Sustainability should be easy and accessible. To help you get started with your sustainable organisation we offer our free carbon footprint calculator with a carbon dashboard. With this dashboard you can monitor your greenhouse gas emissions, any year, until 2030. This carbon calculator and dashboard are compliant with the GHG protocol.
Companies are an important stakeholder in the climate debate. If you don’t know where to start with sustainability, a carbon footprint is a good starting point. A carbon footprint creates an overview of your organisation’s contribution to climate change. This insight can provide you with guidance for an efficient sustainability strategy.
The carbon footprint with the Greenhouse Gas Protocol (GHG-protocol)
The GHG-protocol was established through a partnership between the World Resources Institute (WRI) and the Business Council for Sustainable Development (WCSD). It provides a greenhouse gas accounting and reporting standard for both the public and the private sector.
The GHG-protocol structures your carbon footprint with pre-determined emissions sources. The resulting GHG inventory is divided into scope 1, scope 2 and in scope 3 carbon emissions. This allows you to structurally identify and reduce emissions of your company and its supply chain.

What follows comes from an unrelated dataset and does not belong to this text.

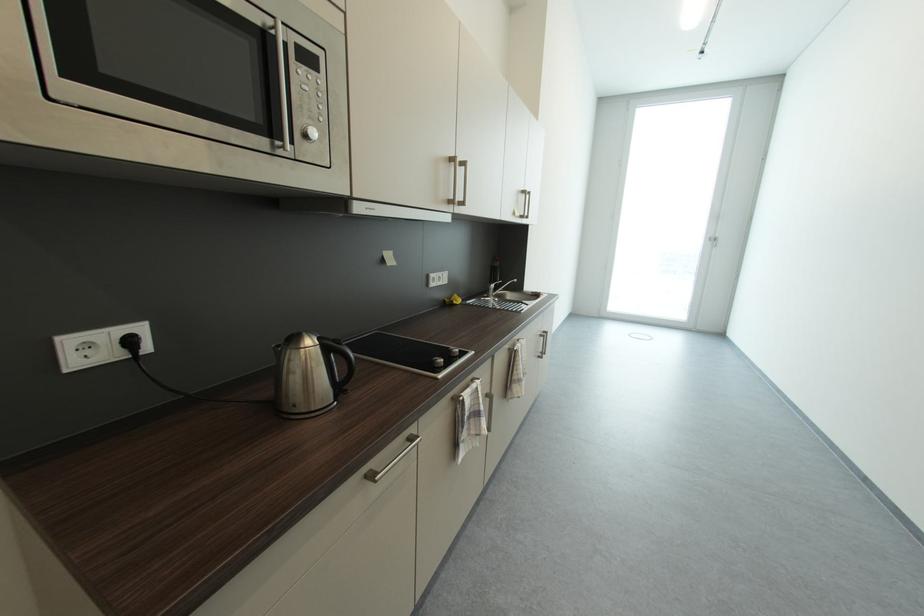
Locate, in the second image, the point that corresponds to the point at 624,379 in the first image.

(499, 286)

Direct and indirect emissions in your carbon footprint
The GHG-protocol classifies for direct and indirect emission sources to be considered. Scope 1 carbon emissions are direct carbon emissions. Scope 2 and scope 3 carbon emissions occur in the supply chain and are therefore indirect carbon emissions.
Scope 1 GHG emissions
Scope 1 takes all direct emissions from company assets into account. This concerns emissions released by your own building from heating, your fleet and production-related activities. Most of these emissions occur from combustion of natural gas, diesel or petrol. Some production processes release GHG gases like methane into the atmosphere, or there are cooling or AC systems that leak refrigerants.
Scope 2 GHG emissions.
Scope 2 includes emissions from direct energy usage but not emitted directly by company assets. Best example for scope 2 emissions is the generation of purchased electricity. The emissions do occur on the electricity production site. However the energy use is direct and can be influenced by company decision making. Other examples are direct heating or steam.
Scope 3 GHG emissions
The scope 3 inventory includes all other indirect emissions in the supply chain. Examples are the upstream emissions from the production and transportation of purchased materials, or business travel and employee commuting. Emissions that occur downstream such as from transport to users, the use phase and waste processing are also included. In total there are fifteen scope 3 emission sources categorised in the GHG protocol. You can find an overview of these, and the scope 1 and 2 sources in.
“Box 1: Example Scope 1 en 2 emissions
Erinaceus is a marketing company with 4 employees. They have a small office and all employees use a middle-sized leased car (diesel).
Erinaceus has a standard non-renewable energy contract.
The office uses 1.500 m3 of natural gas per year for space heating.
The electricity use of the offices is 3.000 kWh per year.
Employees drive an average of 7.500 business kilometres per year.
Scope 1 emissions
Natural gas: 1,884 (kg CO2-eq per m3) * 1.500 (m3) = 2,826 ton CO2-eq
Leased cars: 0,176 (kg CO2-eq per km) * 7.500 (km) * 4 = 5,280 ton CO2-eq
Scope 2 emissions
Electricity: 0,556 (kg CO2-eq per kWh) * 3.000 (kWh) = 1,668 ton CO2-eq
Total Scope 1 en 2 emissions
9,774 ton CO2-eq emissions per year”
Scope 1 & 2 vs scope 3 in your carbon footprint
Collecting data and calculating your carbon footprint within scope 1 and scope 2 is relatively easy. We encourage organisations to monitor these scopes themselves with our free carbon calculator and dashboard. Calculating scope 3 emissions might require you to hire an expert.
Moreover, you will also see that for most organisations scope 1 and 2 are only the tip of the iceberg in their carbon footprint. Indirect emissions in the supply chain are many times higher, especially for companies downstream in the supply chain. It's a good idea to start reducing your scope 1 and 2 emissions today, since they're easier to reduce and the financial benefits can be significant. And if all organisations would tackle their scope 1 and 2 emissions, we inherently reduce all scope 3 emissions as well.